=== Begin Enclosure ===

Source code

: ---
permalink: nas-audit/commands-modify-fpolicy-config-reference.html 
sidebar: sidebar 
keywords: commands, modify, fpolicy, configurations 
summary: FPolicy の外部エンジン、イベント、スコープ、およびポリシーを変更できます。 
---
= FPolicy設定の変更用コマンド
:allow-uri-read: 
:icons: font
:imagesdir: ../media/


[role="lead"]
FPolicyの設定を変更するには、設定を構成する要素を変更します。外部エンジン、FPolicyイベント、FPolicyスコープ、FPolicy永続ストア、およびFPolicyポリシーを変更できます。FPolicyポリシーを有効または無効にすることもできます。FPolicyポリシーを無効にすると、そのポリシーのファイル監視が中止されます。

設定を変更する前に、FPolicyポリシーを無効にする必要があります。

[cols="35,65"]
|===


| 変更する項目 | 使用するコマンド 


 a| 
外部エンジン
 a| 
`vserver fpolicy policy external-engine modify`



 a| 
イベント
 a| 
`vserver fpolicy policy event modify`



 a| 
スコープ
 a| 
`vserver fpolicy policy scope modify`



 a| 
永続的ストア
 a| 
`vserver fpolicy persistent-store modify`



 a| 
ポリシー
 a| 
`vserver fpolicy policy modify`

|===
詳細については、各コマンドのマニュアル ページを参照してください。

=== End Enclosure ===

### Assignment
Could you type out every entry again exactly as it stands?

### Result of the exercise
Source code

: ---
permalink: nas-audit/commands-modify-fpolicy-config-reference.html 
sidebar: sidebar 
keywords: commands, modify, fpolicy, configurations 
summary: FPolicy の外部エンジン、イベント、スコープ、およびポリシーを変更できます。 
---
= FPolicy設定の変更用コマンド
:allow-uri-read: 
:icons: font
:imagesdir: ../media/


[role="lead"]
FPolicyの設定を変更するには、設定を構成する要素を変更します。外部エンジン、FPolicyイベント、FPolicyスコープ、FPolicy永続ストア、およびFPolicyポリシーを変更できます。FPolicyポリシーを有効または無効にすることもできます。FPolicyポリシーを無効にすると、そのポリシーのファイル監視が中止されます。

設定を変更する前に、FPolicyポリシーを無効にする必要があります。

[cols="35,65"]
|===


| 変更する項目 | 使用するコマンド 


 a| 
外部エンジン
 a| 
`vserver fpolicy policy external-engine modify`



 a| 
イベント
 a| 
`vserver fpolicy policy event modify`



 a| 
スコープ
 a| 
`vserver fpolicy policy scope modify`



 a| 
永続的ストア
 a| 
`vserver fpolicy persistent-store modify`



 a| 
ポリシー
 a| 
`vserver fpolicy policy modify`

|===
詳細については、各コマンドのマニュアル ページを参照してください。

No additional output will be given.